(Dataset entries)
Content starts

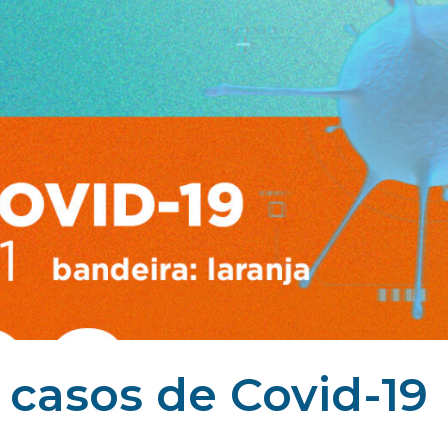
 casos de Covid-19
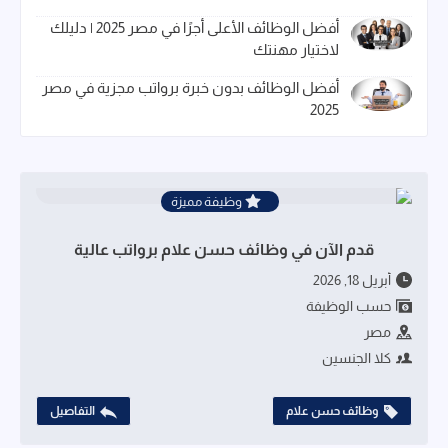
أفضل الوظائف الأعلى أجرًا في مصر 2025 | دليلك
لاختيار مهنتك
أفضل الوظائف بدون خبرة برواتب مجزية في مصر
2025
وظيفة مميزة
قدم الآن في وظائف حسن علام برواتب عالية
أبريل 18, 2026
حسب الوظيفة
مصر
كلا الجنسين
وظائف حسن علام
التفاصيل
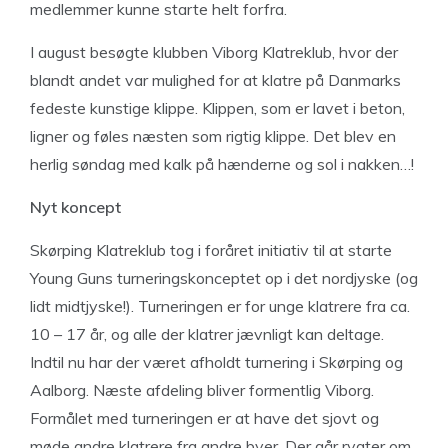
medlemmer kunne starte helt forfra.
I august besøgte klubben Viborg Klatreklub, hvor der
blandt andet var mulighed for at klatre på Danmarks
fedeste kunstige klippe. Klippen, som er lavet i beton,
ligner og føles næsten som rigtig klippe. Det blev en
herlig søndag med kalk på hænderne og sol i nakken…!
Nyt koncept
Skørping Klatreklub tog i foråret initiativ til at starte
Young Guns turneringskonceptet op i det nordjyske (og
lidt midtjyske!). Turneringen er for unge klatrere fra ca.
10 – 17 år, og alle der klatrer jævnligt kan deltage.
Indtil nu har der været afholdt turnering i Skørping og
Aalborg. Næste afdeling bliver formentlig Viborg.
Formålet med turneringen er at have det sjovt og
møde andre klatrere fra andre byer. Der går rygter om,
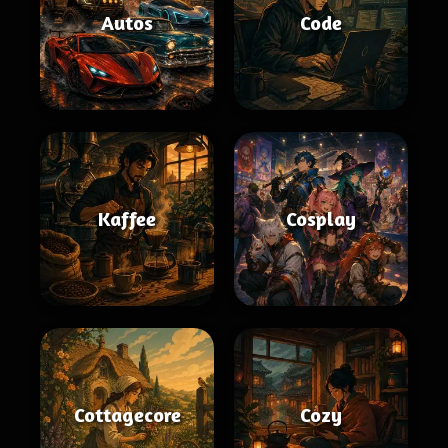
Autos
Code
Kaffee
Cosplay
Cottagecore
Cozy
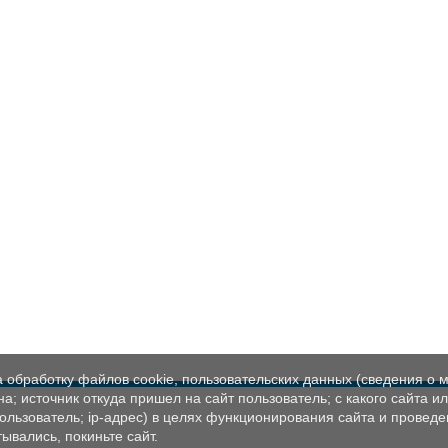
а обработку файлов cookie, пользовательских данных (сведения о м
а; источник откуда пришел на сайт пользователь; с какого сайта и
пользователь; ip-адрес) в целях функционирования сайта и проведе
ывались, покиньте сайт.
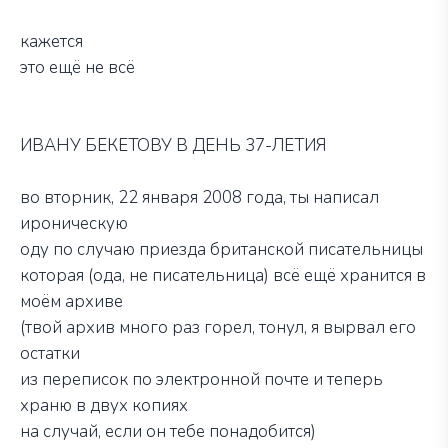
кажется
это ещё не всё
ИВАНУ БЕКЕТОВУ В ДЕНЬ 37-ЛЕТИЯ
во вторник, 22 января 2008 года, ты написал
ироническую
оду по случаю приезда британской писательницы
которая (ода, не писательница) всё ещё хранится в
моём архиве
(твой архив много раз горел, тонул, я вырвал его
остатки
из переписок по электронной почте и теперь
храню в двух копиях
на случай, если он тебе понадобится)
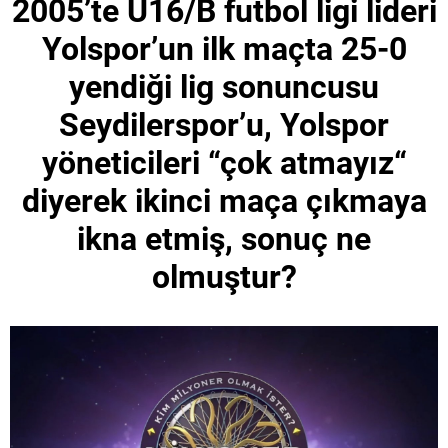
2005’te U16/B futbol ligi lideri
Yolspor’un ilk maçta 25-0
yendiği lig sonuncusu
Seydilerspor’u, Yolspor
yöneticileri “çok atmayız“
diyerek ikinci maça çıkmaya
ikna etmiş, sonuç ne
olmuştur?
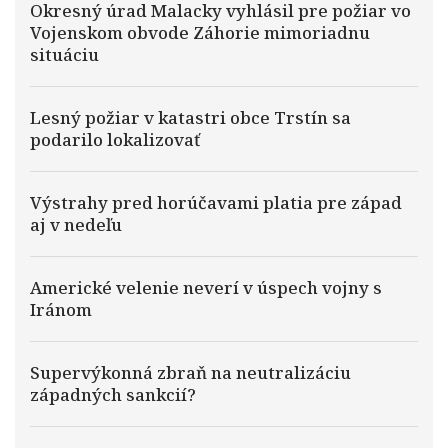
Okresný úrad Malacky vyhlásil pre požiar vo
Vojenskom obvode Záhorie mimoriadnu
situáciu
Lesný požiar v katastri obce Trstín sa
podarilo lokalizovať
Výstrahy pred horúčavami platia pre západ
aj v nedeľu
Americké velenie neverí v úspech vojny s
Iránom
Supervýkonná zbraň na neutralizáciu
západných sankcií?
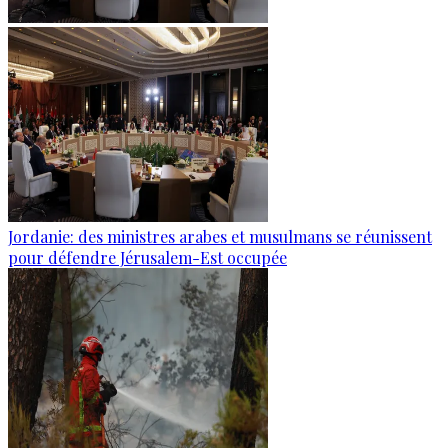
Jordanie: des ministres arabes et musulmans se réunissent
pour défendre Jérusalem-Est occupée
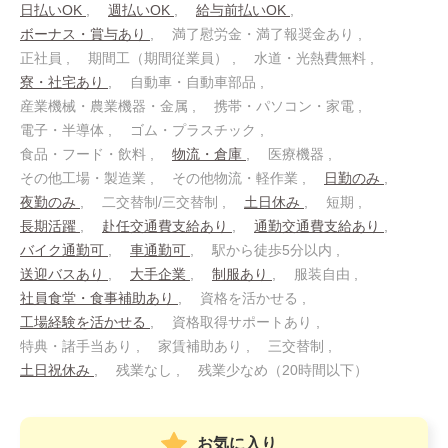
日払いOK
週払いOK
給与前払いOK
ボーナス・賞与あり
満了慰労金・満了報奨金あり
正社員
期間工（期間従業員）
水道・光熱費無料
寮・社宅あり
自動車・自動車部品
産業機械・農業機器・金属
携帯・パソコン・家電
電子・半導体
ゴム・プラスチック
食品・フード・飲料
物流・倉庫
医療機器
その他工場・製造業
その他物流・軽作業
日勤のみ
夜勤のみ
二交替制/三交替制
土日休み
短期
長期活躍
赴任交通費支給あり
通勤交通費支給あり
バイク通勤可
車通勤可
駅から徒歩5分以内
送迎バスあり
大手企業
制服あり
服装自由
社員食堂・食事補助あり
資格を活かせる
工場経験を活かせる
資格取得サポートあり
特典・諸手当あり
家賃補助あり
三交替制
土日祝休み
残業なし
残業少なめ（20時間以下）
お気に入り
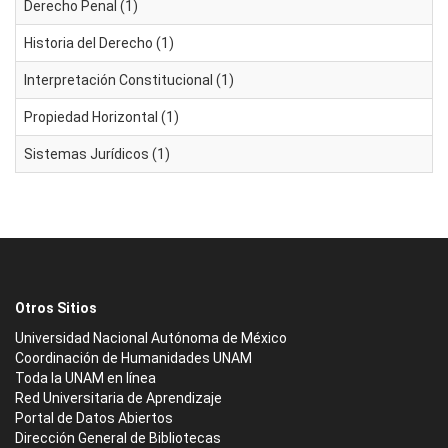
Derecho Penal (1)
Historia del Derecho (1)
Interpretación Constitucional (1)
Propiedad Horizontal (1)
Sistemas Jurídicos (1)
Otros Sitios
Universidad Nacional Autónoma de México
Coordinación de Humanidades UNAM
Toda la UNAM en línea
Red Universitaria de Aprendizaje
Portal de Datos Abiertos
Dirección General de Bibliotecas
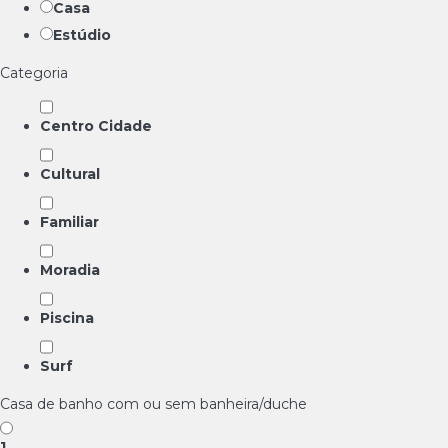
Casa
Estúdio
Categoria
Centro Cidade
Cultural
Familiar
Moradia
Piscina
Surf
Casa de banho com ou sem banheira/duche
1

Content ends

▶ **TASK TO COMPLETE**
Transcribe exactly each line of the records from the start up to and including the one with "podarilo lokalizovať", and leave out every picture.

▶ **EXERCISE SOLUTION**
 casos de Covid-19
أفضل الوظائف الأعلى أجرًا في مصر 2025 | دليلك
لاختيار مهنتك
أفضل الوظائف بدون خبرة برواتب مجزية في مصر
2025
وظيفة مميزة
قدم الآن في وظائف حسن علام برواتب عالية
أبريل 18, 2026
حسب الوظيفة
مصر
كلا الجنسين
وظائف حسن علام
التفاصيل
medlemmer kunne starte helt forfra.
I august besøgte klubben Viborg Klatreklub, hvor der
blandt andet var mulighed for at klatre på Danmarks
fedeste kunstige klippe. Klippen, som er lavet i beton,
ligner og føles næsten som rigtig klippe. Det blev en
herlig søndag med kalk på hænderne og sol i nakken…!
Nyt koncept
Skørping Klatreklub tog i foråret initiativ til at starte
Young Guns turneringskonceptet op i det nordjyske (og
lidt midtjyske!). Turneringen er for unge klatrere fra ca.
10 – 17 år, og alle der klatrer jævnligt kan deltage.
Indtil nu har der været afholdt turnering i Skørping og
Aalborg. Næste afdeling bliver formentlig Viborg.
Formålet med turneringen er at have det sjovt og
møde andre klatrere fra andre byer. Der går rygter om,
Autos
Code
Kaffee
Cosplay
Cottagecore
Cozy
а обработку файлов cookie, пользовательских данных (сведения о м
а; источник откуда пришел на сайт пользователь; с какого сайта и
пользователь; ip-адрес) в целях функционирования сайта и проведе
ывались, покиньте сайт.
кажется
это ещё не всё
ИВАНУ БЕКЕТОВУ В ДЕНЬ 37-ЛЕТИЯ
во вторник, 22 января 2008 года, ты написал
ироническую
оду по случаю приезда британской писательницы
которая (ода, не писательница) всё ещё хранится в
моём архиве
(твой архив много раз горел, тонул, я вырвал его
остатки
из переписок по электронной почте и теперь
храню в двух копиях
на случай, если он тебе понадобится)
2005’te U16/B futbol ligi lideri
Yolspor’un ilk maçta 25-0
yendiği lig sonuncusu
Seydilerspor’u, Yolspor
yöneticileri “çok atmayız“
diyerek ikinci maça çıkmaya
ikna etmiş, sonuç ne
olmuştur?
Okresný úrad Malacky vyhlásil pre požiar vo
Vojenskom obvode Záhorie mimoriadnu
situáciu
Lesný požiar v katastri obce Trstín sa
podarilo lokalizovať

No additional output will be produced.